◆ **Exercise directions**
Show each line of the material below that contains the word "chart".

────

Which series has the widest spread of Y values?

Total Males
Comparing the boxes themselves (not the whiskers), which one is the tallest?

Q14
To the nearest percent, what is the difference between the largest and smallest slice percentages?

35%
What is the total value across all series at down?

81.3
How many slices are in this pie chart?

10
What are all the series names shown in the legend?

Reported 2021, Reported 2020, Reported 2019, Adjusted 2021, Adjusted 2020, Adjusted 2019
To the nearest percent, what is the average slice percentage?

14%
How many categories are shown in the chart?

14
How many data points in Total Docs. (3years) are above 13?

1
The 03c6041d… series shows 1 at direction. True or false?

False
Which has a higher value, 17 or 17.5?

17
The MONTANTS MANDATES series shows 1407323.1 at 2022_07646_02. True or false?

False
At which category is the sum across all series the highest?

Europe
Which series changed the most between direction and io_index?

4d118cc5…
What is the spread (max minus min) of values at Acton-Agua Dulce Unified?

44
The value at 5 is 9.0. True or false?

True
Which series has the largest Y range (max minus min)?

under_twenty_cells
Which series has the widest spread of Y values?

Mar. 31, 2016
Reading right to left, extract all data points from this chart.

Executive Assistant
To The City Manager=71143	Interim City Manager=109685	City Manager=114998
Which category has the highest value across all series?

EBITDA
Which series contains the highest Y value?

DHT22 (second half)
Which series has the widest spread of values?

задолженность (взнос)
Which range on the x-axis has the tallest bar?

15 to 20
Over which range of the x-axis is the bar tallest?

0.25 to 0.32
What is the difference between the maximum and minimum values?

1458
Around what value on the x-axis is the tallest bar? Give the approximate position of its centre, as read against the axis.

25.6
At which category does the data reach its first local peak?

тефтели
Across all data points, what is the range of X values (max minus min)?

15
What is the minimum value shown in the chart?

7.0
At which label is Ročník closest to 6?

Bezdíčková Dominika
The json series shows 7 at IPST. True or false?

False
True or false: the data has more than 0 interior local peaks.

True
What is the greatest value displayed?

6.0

────

◆ **Reply to the task**
How many slices are in this pie chart?
How many categories are shown in the chart?
Reading right to left, extract all data points from this chart.
What is the minimum value shown in the chart?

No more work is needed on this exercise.